La muerte de Gerardo Sofovich, sobre la que nada pretendo agregar, ha desparramado una serie de polémicos obituarios. Cuando muere una persona con poder, su obituario resulta un síntoma: algo que a una sociedad le era cómodamente vulgar y conocido deja su sitio vacío, y éste se ve bajo otra luz.

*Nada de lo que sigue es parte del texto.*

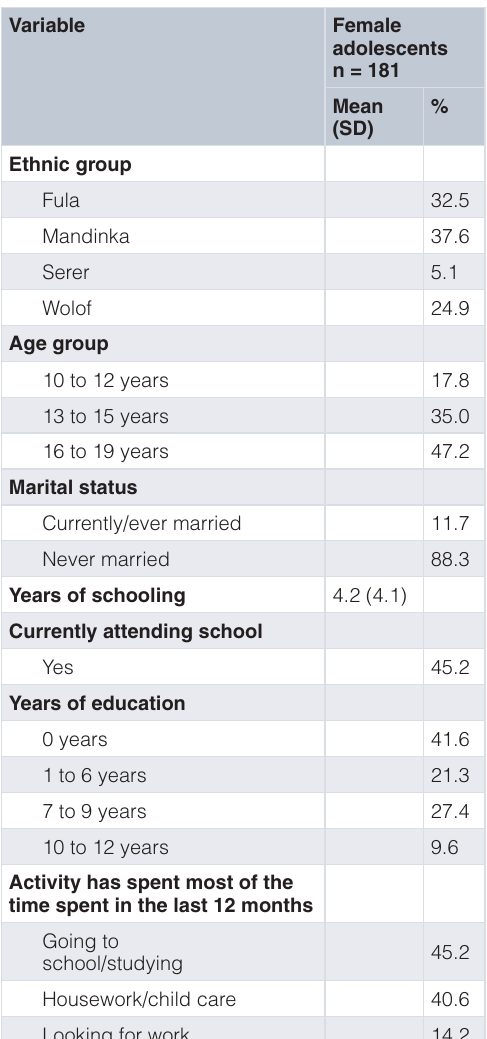
Table 3. Demographic characteristics of female adolescents aged 10–19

Sofovich es saludado como un caballero culto que –en comparación– hacía la mejor televisión posible con pocos recursos y muchos conocimientos. No es la veracidad de esto lo que me preocupa, sino el problema general de definir lo “culto”, una palabra tan vasta que su definición es profundamente contradictoria. Claro que hay culturas altas y culturas bajas (a veces llamadas populares) y que la cultura entendida así, extensivamente, no es propiedad exclusiva de los eruditos o los que tienen el alma nobilísima. Si la cultura de una persona supone una alianza fiel a su tiempo, entonces Sofovich lo era. Pero a veces el tiempo necesita algo más que fidelísimos aliados. La “verdadera” cultura está mejor en manos de los opositores a la estupidez y a la grosería imperantes.
Recuerdo la carta que Antón Chejov le escribió a su hermano Nicolai cuando éste empezada a triunfar como pintor. Chejov lo alertaba de los falsos signos de la cultura, proponiéndole ocho cualidades que la gente “verdaderamente” culta sí tenía. Algunas son divertidas y proféticas: “Las personas cultas, si viven con alguien a quien no consideran favorable y lo dejan, no dicen ‘nadie podría vivir contigo’. Respetan la personalidad humana y, por ello, son siempre amables, gentiles, educados y dispuestos a ceder ante los demás. No hacen fila por un martillo o una pieza extraviada de caucho indio. No tienen vanidad superflua. Pretenden tanto como sea posible contener y ennoblecer el instinto sexual”. Y así varias cosas que, todas juntas y en TV, parecen impracticables.
¿Qué significa ser culto hoy? ¿Militar para la contracultura? ¿Habrá sido siempre así y por eso la lista completa de Chejov ya era jugosa y delirante?